Dostarczony fragment ::
☆ ☆ ☆ ☆ ☆

24-godzinną podróż urozmaicają dłuższe postoje, na których można zakupić od "babuszek" pierogi, naleśniki, owoce, spotkać możemy także sprzedających suszone ryby, a nawet raki. Specyfikę podróżowania plackartą stanowią tzw. prowadnicy, którzy czuwają nad poszczególnym wagonami (lepiej się ich pilnować, bo postoje bywają krótsze niż planowane, a odjazdu pociągu nikt nie zapowiada).
Ich praca wygląda bardzo różnie. Pan prowadnik początkowo wywiązywał się niezwykle dokładnie ze swoich obowiązków, jak obsługa kipiatoka (to wrzątek, w pociągach za darmo bez żadnych ograniczeń), czy zamykanie toalet na terenie zony ekologicznej (strefa ok. 15 min. przed i po stacji). Z czasem stracił rezon, a jego krok stawał się coraz bardziej chwiejny, wreszcie w połowie podróży zasnął w swojej kanciapie.
Jednak, by przywrócić honor tej niespotykanej u nas profesji muszę przyznać, że w drodze powrotnej pani prowadniczka była niezwykle solidna. Ponadto brak przedziałów sprzyja jak najbardziej integracji współpasażerów. W drodze powrotnej nasz wagon szczególnie upodobał sobie Ukrainiec o bardzo pięknym i donośnym głosie (o spaniu nie było mowy), ale za to wspólnie odśpiewana "Katjusza" okazała się kolejnym krokiem milowym w budowaniu przyjaźni polsko- ukraińskiej. Kiedy poznamy specyfikę podróżowania pociągami możemy przejść do właściwego zwiedzania półwyspu rozmaitości.

☆ ☆ ☆ ☆ ☆

Polecenie a ::
Oceń, czy poniższe stwierdzenia zgadzają się z fragmentem o podróży pociągiem, i przy każdym podaj „tak” lub „nie” wraz z rozstrzygającymi słowami fragmentu w dosłownym cytacie: (i) wrzątek w pociągach jest płatny; (ii) w drodze powrotnej prowadniczka dobrze wykonywała swoje obowiązki; (iii) odjazd pociągu zapowiada się przed końcem postoju.
Zapisy nie mają żadnego związku z fragmentem.

☆ ☆ ☆ ☆ ☆

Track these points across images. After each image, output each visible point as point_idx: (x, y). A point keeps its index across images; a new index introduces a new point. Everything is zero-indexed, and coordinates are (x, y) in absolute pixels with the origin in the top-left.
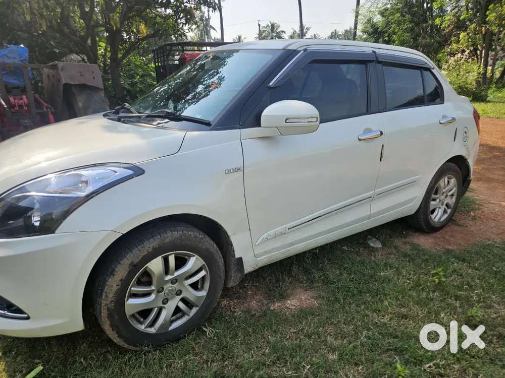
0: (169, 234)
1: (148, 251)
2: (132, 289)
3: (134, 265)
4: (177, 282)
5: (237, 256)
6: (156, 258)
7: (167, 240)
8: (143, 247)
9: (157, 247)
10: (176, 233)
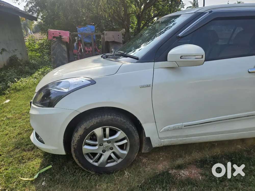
0: (106, 116)
1: (94, 124)
2: (86, 141)
3: (87, 129)
4: (110, 143)
5: (147, 136)
6: (98, 128)
7: (104, 120)
8: (92, 121)
9: (99, 122)
10: (110, 116)
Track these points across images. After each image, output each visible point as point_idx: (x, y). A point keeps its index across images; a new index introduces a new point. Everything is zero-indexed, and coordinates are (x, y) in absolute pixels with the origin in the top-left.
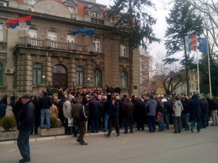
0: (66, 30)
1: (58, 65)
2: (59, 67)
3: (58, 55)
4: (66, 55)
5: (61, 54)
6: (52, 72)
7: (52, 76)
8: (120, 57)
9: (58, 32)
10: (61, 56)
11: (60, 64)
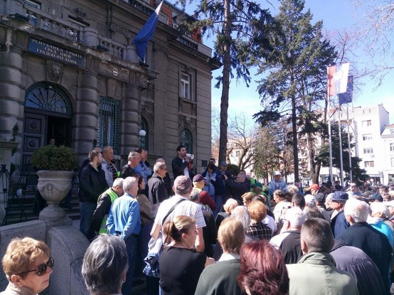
0: (66, 6)
1: (45, 84)
2: (47, 93)
3: (48, 54)
4: (73, 58)
5: (58, 53)
6: (24, 104)
7: (22, 116)
8: (179, 99)
9: (42, 4)
10: (58, 57)
11: (51, 84)
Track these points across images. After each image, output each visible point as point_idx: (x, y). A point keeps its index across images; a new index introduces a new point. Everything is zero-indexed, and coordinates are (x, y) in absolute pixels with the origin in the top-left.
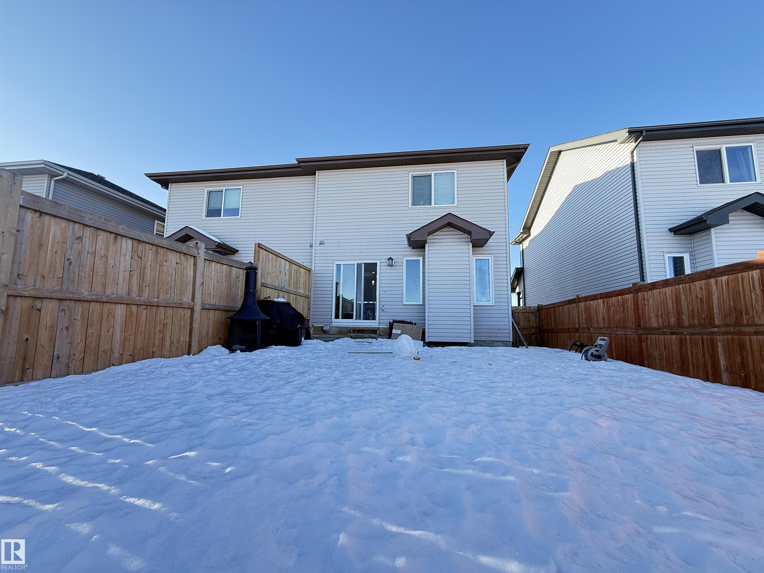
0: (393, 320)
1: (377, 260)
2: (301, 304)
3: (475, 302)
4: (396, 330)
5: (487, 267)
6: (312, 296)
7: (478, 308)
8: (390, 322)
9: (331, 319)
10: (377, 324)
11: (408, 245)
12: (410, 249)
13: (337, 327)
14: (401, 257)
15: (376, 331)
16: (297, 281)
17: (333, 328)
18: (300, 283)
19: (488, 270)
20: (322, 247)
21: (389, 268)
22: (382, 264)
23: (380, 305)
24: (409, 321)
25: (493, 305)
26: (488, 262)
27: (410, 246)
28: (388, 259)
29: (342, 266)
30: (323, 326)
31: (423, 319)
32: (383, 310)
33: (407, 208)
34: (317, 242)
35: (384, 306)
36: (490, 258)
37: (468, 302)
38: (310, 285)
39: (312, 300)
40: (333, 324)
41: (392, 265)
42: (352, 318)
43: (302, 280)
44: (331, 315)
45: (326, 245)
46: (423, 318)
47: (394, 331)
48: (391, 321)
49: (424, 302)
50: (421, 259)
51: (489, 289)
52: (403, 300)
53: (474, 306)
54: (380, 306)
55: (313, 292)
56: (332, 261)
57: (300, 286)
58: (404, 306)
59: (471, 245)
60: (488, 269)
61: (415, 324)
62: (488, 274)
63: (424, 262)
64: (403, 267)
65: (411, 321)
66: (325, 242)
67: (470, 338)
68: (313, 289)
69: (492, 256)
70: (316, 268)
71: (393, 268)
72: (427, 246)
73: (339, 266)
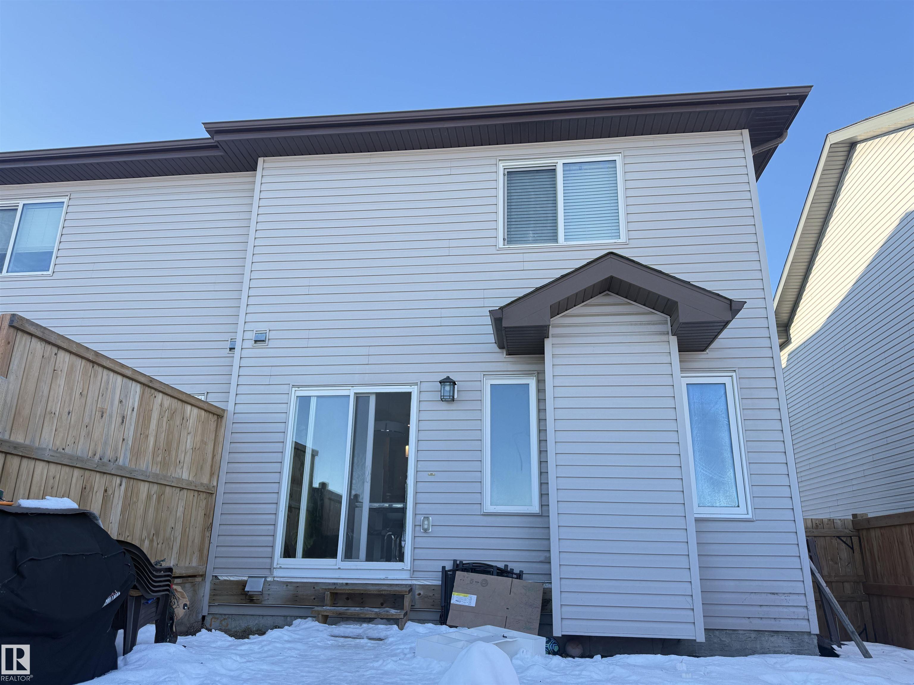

☆ ☆ ☆ ☆ ☆

Polecenie b ::
Wypisz bez zmian fragment zapisów od ich pierwszego wiersza do wiersza zawierającego „6: (98, 128)”, z oboma tymi wierszami włącznie. W odpowiedzi pomiń obrazy.

Rozwiązanie a ::
(i) Nie: „w pociągach za darmo bez żadnych ograniczeń”.
(ii) Tak: „w drodze powrotnej pani prowadniczka była niezwykle solidna”.
(iii) Nie: „a odjazdu pociągu nikt nie zapowiada”.

Rozwiązanie b ::
Track these points across images. After each image, output each visible point as point_idx: (x, y). A point keeps its index across images; a new index introduces a new point. Everything is zero-indexed, and coordinates are (x, y) in absolute pixels with the origin in the top-left.
0: (169, 234)
1: (148, 251)
2: (132, 289)
3: (134, 265)
4: (177, 282)
5: (237, 256)
6: (156, 258)
7: (167, 240)
8: (143, 247)
9: (157, 247)
10: (176, 233)
0: (106, 116)
1: (94, 124)
2: (86, 141)
3: (87, 129)
4: (110, 143)
5: (147, 136)
6: (98, 128)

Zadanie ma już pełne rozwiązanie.